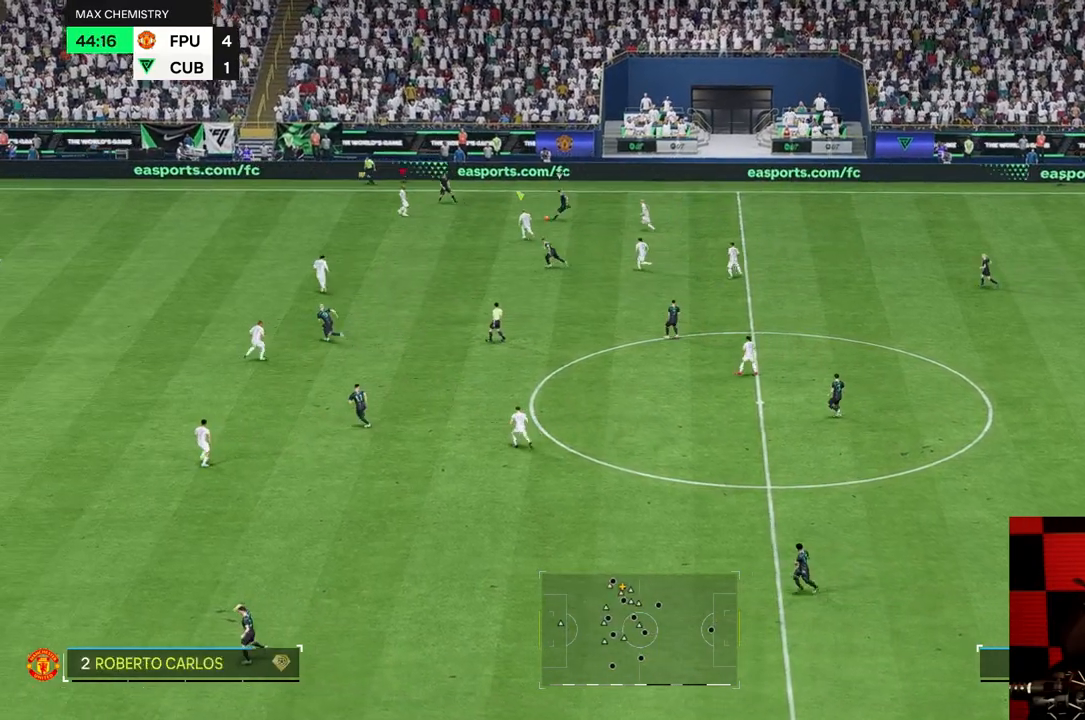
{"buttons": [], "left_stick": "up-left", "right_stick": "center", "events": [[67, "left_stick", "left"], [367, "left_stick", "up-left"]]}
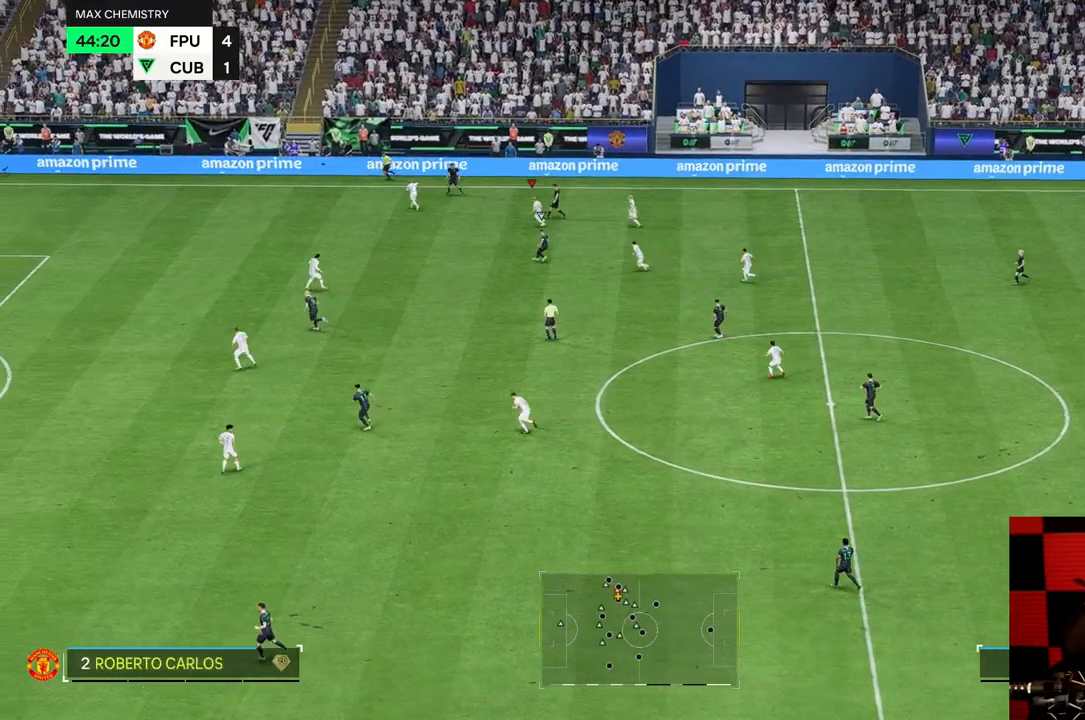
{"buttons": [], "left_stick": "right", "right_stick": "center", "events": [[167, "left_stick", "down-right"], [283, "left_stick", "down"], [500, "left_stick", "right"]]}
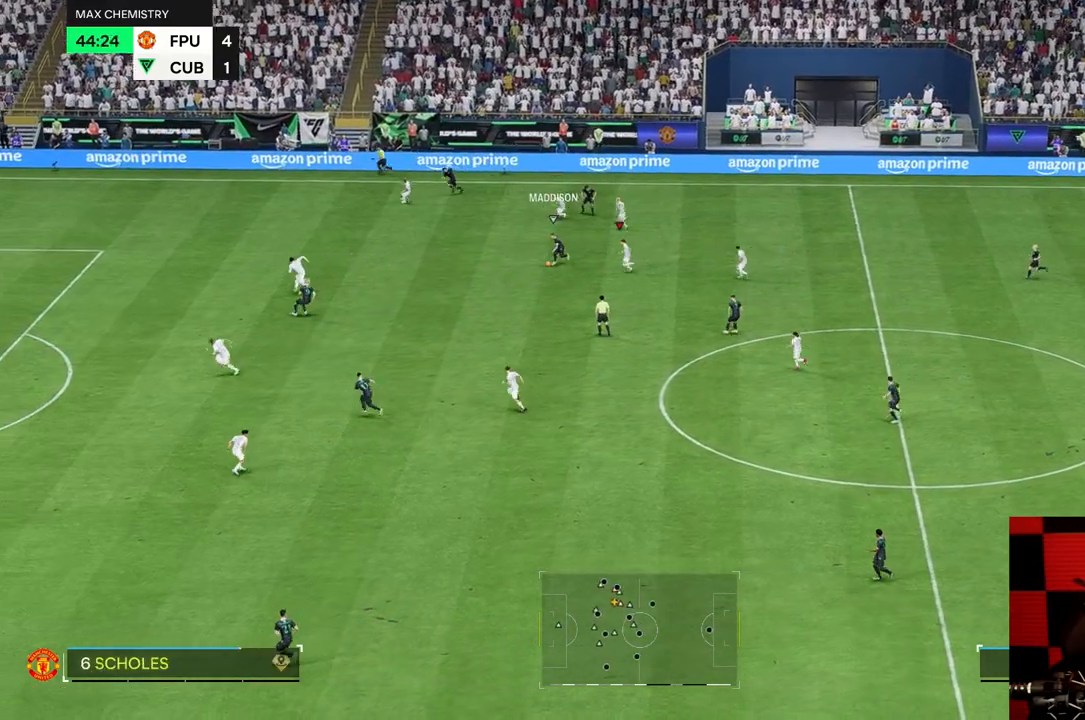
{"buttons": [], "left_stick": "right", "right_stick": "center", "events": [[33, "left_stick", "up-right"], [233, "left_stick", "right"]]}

====================

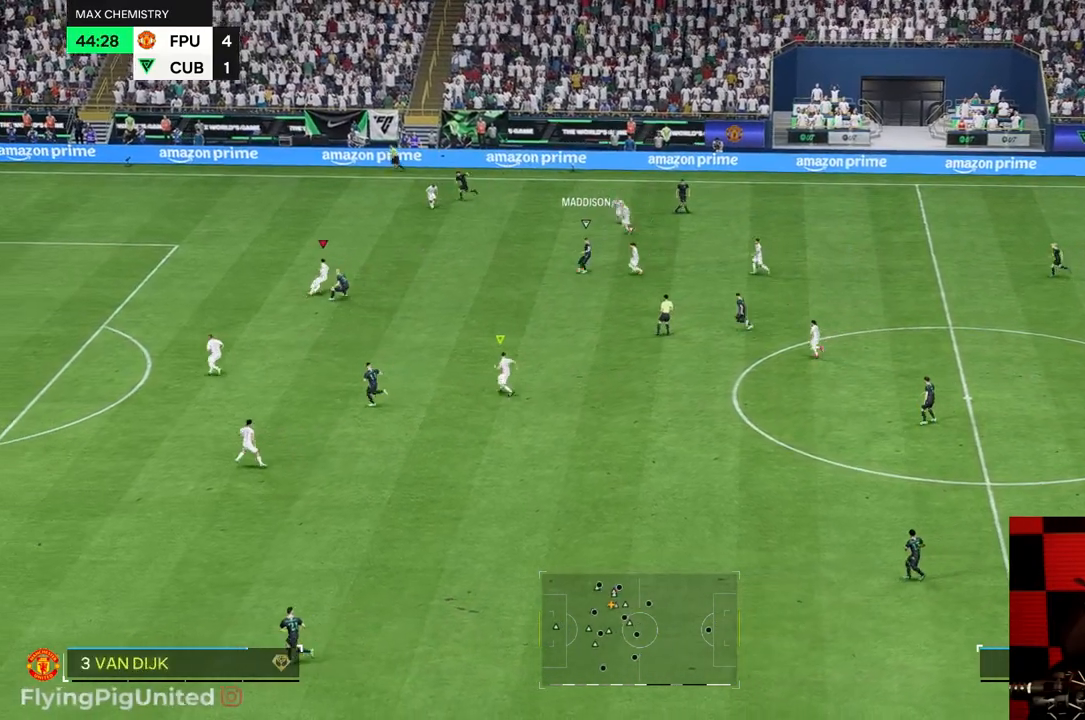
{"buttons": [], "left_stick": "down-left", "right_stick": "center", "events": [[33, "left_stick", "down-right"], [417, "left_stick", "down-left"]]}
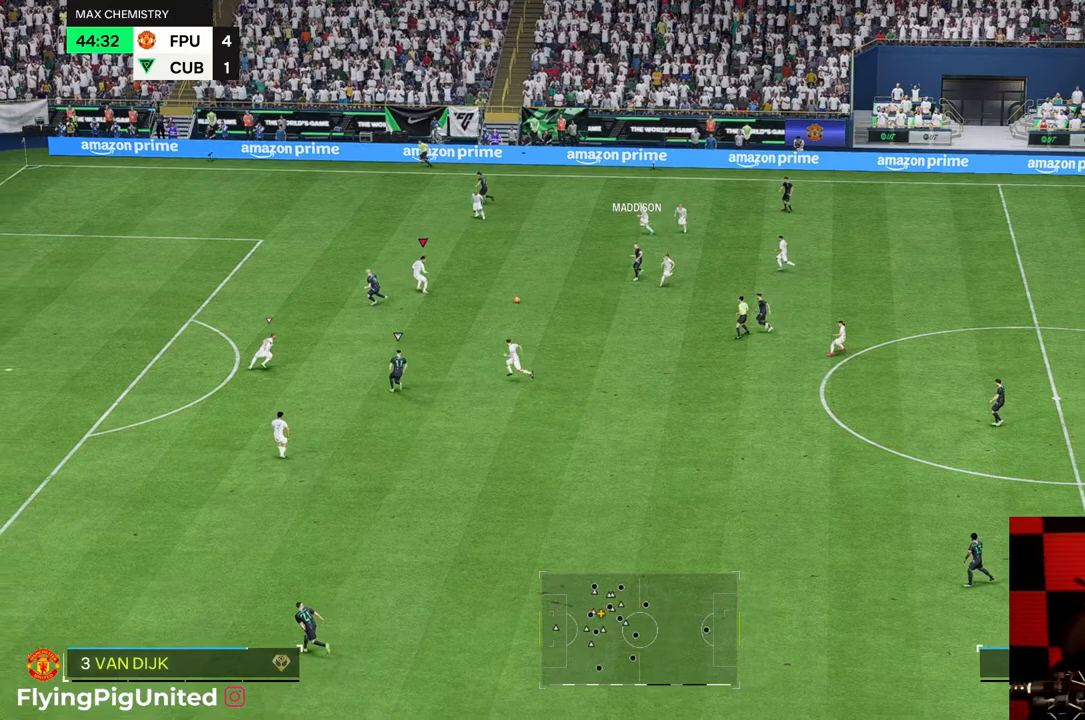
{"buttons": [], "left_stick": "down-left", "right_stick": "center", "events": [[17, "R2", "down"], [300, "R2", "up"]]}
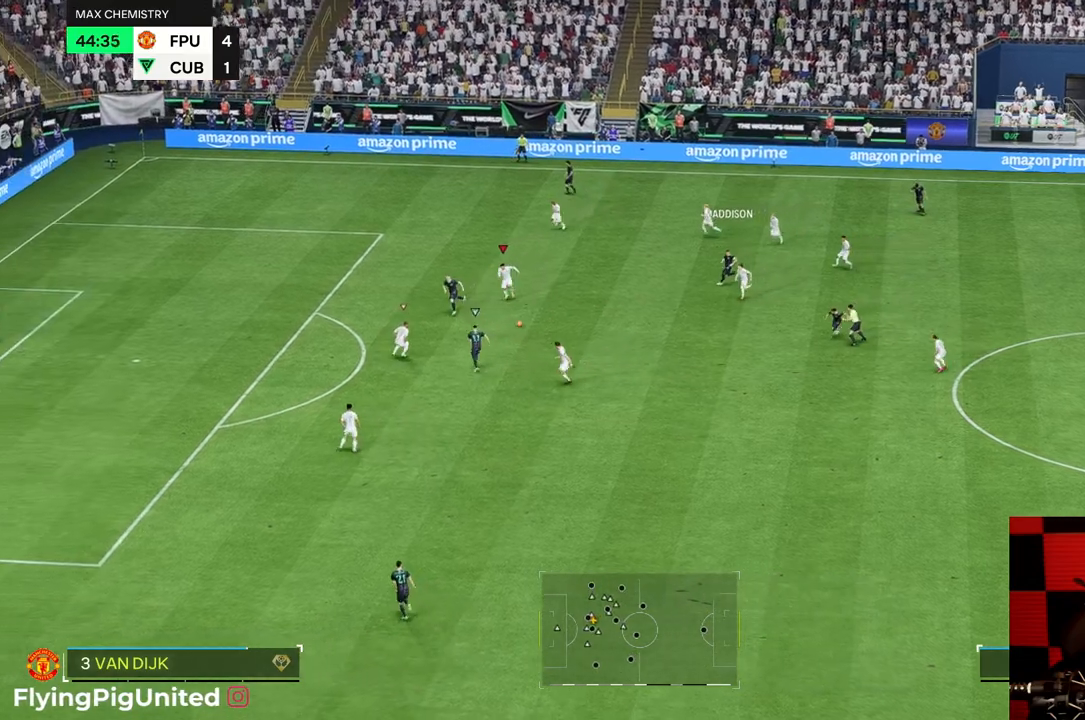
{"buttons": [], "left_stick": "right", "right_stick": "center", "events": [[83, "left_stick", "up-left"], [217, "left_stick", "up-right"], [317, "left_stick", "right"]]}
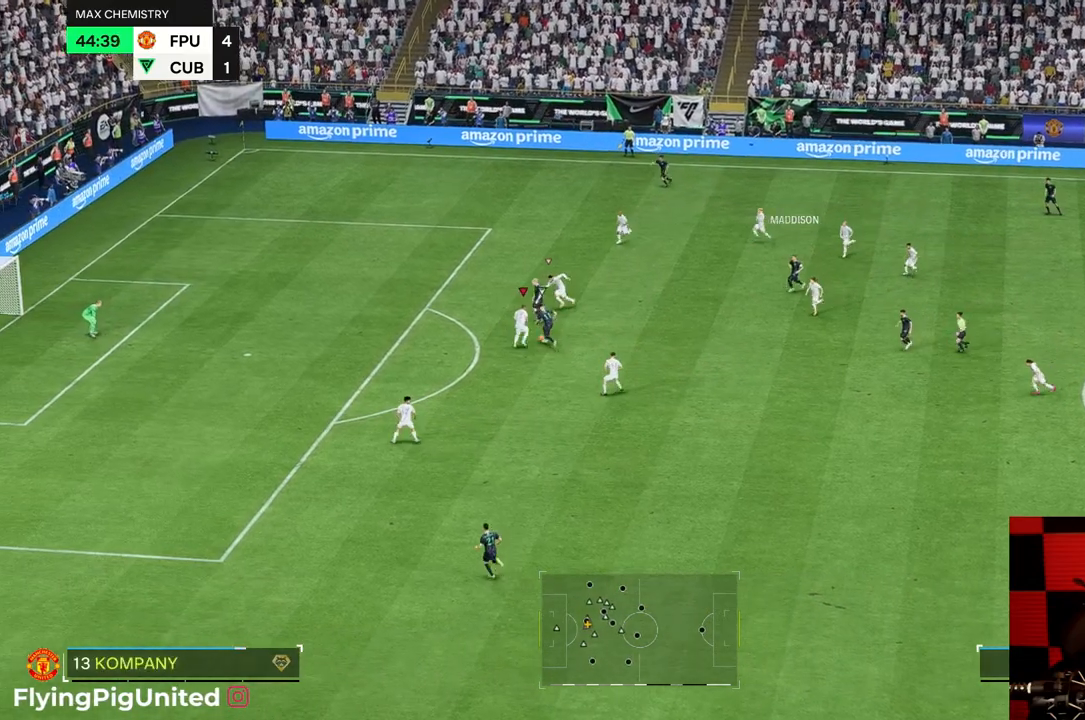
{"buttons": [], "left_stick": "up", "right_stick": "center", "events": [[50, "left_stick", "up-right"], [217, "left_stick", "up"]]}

====================

**WORK REQUEST:**
Where a line in the records above contains the word "down", copy that line.

**TASK OUTPUT:**
{"buttons": [], "left_stick": "right", "right_stick": "center", "events": [[167, "left_stick", "down-right"], [283, "left_stick", "down"], [500, "left_stick", "right"]]}
{"buttons": [], "left_stick": "down-left", "right_stick": "center", "events": [[33, "left_stick", "down-right"], [417, "left_stick", "down-left"]]}
{"buttons": [], "left_stick": "down-left", "right_stick": "center", "events": [[17, "R2", "down"], [300, "R2", "up"]]}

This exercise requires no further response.